通読型の Web サイト作成入門書です。コンパクトな本ながら一通りのことが学べますので、速習に向いています。紙面は2色刷、イラストや図版も多数、一貫した流れを重視した構成、講座のテキストにも比較的使いやすいでしょう。
タイトルにあるように HTML の解説が中心ですが、コンパクトな通読型 HTML 入門書の類書「スタンダードHTMLタグ講座 超入門編[第2版]」「これでバッチリ!ホームページ作り HTML編」と比較して信頼できる説明になっています。HTML の本質を十分理解させる解説ではありませんが、誤解を避ける配慮が豊富です。例えば、一般的なブラウザでは**と表現されるが、そう表現されるとは決まっていない、という注意が繰り返し登場します。
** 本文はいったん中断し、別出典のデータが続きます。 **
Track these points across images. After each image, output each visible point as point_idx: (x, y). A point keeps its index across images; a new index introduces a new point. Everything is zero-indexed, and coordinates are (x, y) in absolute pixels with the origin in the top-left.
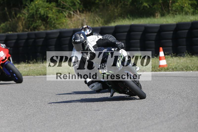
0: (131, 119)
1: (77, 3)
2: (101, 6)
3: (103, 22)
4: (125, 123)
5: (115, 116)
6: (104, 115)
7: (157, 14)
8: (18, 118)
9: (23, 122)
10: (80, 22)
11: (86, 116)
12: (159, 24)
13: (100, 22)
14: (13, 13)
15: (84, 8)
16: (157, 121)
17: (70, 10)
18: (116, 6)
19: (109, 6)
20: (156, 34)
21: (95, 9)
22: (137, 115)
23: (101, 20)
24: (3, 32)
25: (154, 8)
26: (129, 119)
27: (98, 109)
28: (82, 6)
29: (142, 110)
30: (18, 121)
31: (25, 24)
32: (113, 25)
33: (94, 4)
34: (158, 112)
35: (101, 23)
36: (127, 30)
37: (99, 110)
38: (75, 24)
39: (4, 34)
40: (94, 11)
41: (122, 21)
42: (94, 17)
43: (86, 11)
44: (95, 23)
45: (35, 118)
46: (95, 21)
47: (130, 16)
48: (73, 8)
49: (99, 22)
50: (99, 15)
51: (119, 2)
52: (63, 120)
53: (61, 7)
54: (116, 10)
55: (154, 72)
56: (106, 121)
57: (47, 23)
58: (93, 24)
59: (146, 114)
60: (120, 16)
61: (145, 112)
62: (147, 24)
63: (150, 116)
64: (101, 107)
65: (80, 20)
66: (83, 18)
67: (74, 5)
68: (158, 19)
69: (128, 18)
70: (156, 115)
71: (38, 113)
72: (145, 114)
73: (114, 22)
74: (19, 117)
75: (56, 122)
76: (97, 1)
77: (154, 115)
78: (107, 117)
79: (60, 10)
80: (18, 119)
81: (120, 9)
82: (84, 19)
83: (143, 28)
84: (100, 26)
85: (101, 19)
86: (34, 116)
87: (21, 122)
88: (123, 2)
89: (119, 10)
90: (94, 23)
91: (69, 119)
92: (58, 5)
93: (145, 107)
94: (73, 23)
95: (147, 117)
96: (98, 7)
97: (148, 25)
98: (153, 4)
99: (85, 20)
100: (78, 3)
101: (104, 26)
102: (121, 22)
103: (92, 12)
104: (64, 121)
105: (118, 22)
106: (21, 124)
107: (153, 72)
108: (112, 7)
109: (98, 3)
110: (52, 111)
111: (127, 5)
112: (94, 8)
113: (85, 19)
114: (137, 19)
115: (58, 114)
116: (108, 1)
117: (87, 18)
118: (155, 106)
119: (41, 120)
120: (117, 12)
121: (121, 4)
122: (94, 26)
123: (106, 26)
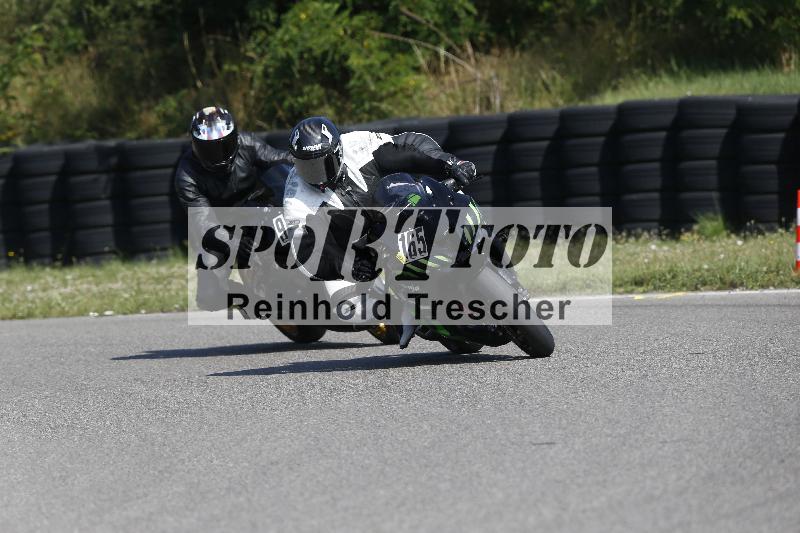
0: (679, 478)
1: (462, 15)
2: (562, 26)
3: (568, 87)
4: (657, 493)
5: (616, 466)
6: (572, 464)
7: (785, 57)
8: (228, 476)
9: (247, 491)
10: (478, 89)
11: (501, 468)
12: (795, 96)
13: (559, 89)
14: (210, 54)
15: (493, 35)
16: (788, 485)
17: (437, 43)
18: (623, 25)
19: (592, 24)
20: (781, 135)
21: (538, 37)
22: (706, 463)
23: (561, 82)
24: (170, 134)
25: (775, 32)
26: (674, 476)
27: (548, 440)
28: (483, 24)
29: (724, 443)
30: (229, 489)
31: (258, 99)
32: (609, 99)
33: (531, 15)
34: (790, 451)
35: (562, 94)
36: (668, 119)
37: (551, 443)
38: (453, 96)
39: (171, 141)
40: (531, 44)
41: (646, 85)
42: (532, 70)
43: (501, 47)
44: (537, 95)
45: (296, 474)
46: (539, 84)
47: (679, 66)
48: (450, 36)
49: (552, 88)
50: (554, 63)
51: (634, 10)
52: (407, 484)
53: (401, 29)
54: (620, 41)
55: (775, 287)
56: (579, 486)
57: (345, 94)
58: (529, 99)
59: (741, 460)
60: (637, 65)
61: (736, 452)
62: (748, 96)
63: (759, 467)
64: (561, 432)
65: (479, 82)
66: (490, 72)
67: (454, 20)
68: (788, 74)
69: (671, 73)
70: (783, 461)
71: (310, 456)
72: (739, 457)
73: (615, 88)
74: (234, 474)
75: (382, 492)
76: (547, 5)
77: (775, 461)
78: (585, 471)
79: (395, 43)
80: (230, 479)
81: (635, 35)
82: (491, 79)
83: (732, 113)
84: (556, 105)
85: (562, 76)
86: (291, 469)
87: (240, 493)
88: (649, 8)
89: (634, 41)
90: (532, 93)
91: (431, 478)
92: (390, 23)
93: (738, 430)
94: (448, 96)
95: (745, 469)
96: (550, 31)
97: (750, 99)
98: (771, 17)
99: (495, 81)
100: (469, 13)
101: (572, 105)
102: (642, 87)
103: (523, 49)
104: (410, 489)
105: (629, 88)
106: (242, 499)
107: (771, 288)
108: (604, 30)
109: (550, 11)
110: (366, 449)
111: (666, 19)
112: (532, 33)
113: (497, 76)
114: (705, 76)
115: (389, 462)
116: (589, 4)
117: (505, 72)
118: (779, 427)
119: (318, 482)
120: (628, 49)
121: (640, 16)
122: (532, 104)
123: (582, 104)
とはいえ、本書は結局のところ俗な解説を基調としています。HTML でテキストを装飾し、テーブルやフレームでレイアウトします。繰り返しその解説の難点を注意する本書は良心的です。しかしそれなら、全面的に正しい説明を志向した入門書で学ぶのが、最も望ましいはずです。
コンパクトな解説書にこだわらないのであれば、私は「HTMLとスタイルシートによる最新Webサイト作成術」を勧めます。HTML とスタイルシートを正しく使って Web サイトを作成する方法を、初心者にもわかりやすく解説した入門書です。かつて不可能とさえいわれた解説が、実現しています。もはや、俗な解説で妥協する必要はありません。
本書は旧作(明日香出版より発売)から確実に進歩しています。著者は勉強家です。次回作では、さらに一歩、踏み出していただきたいと願っています。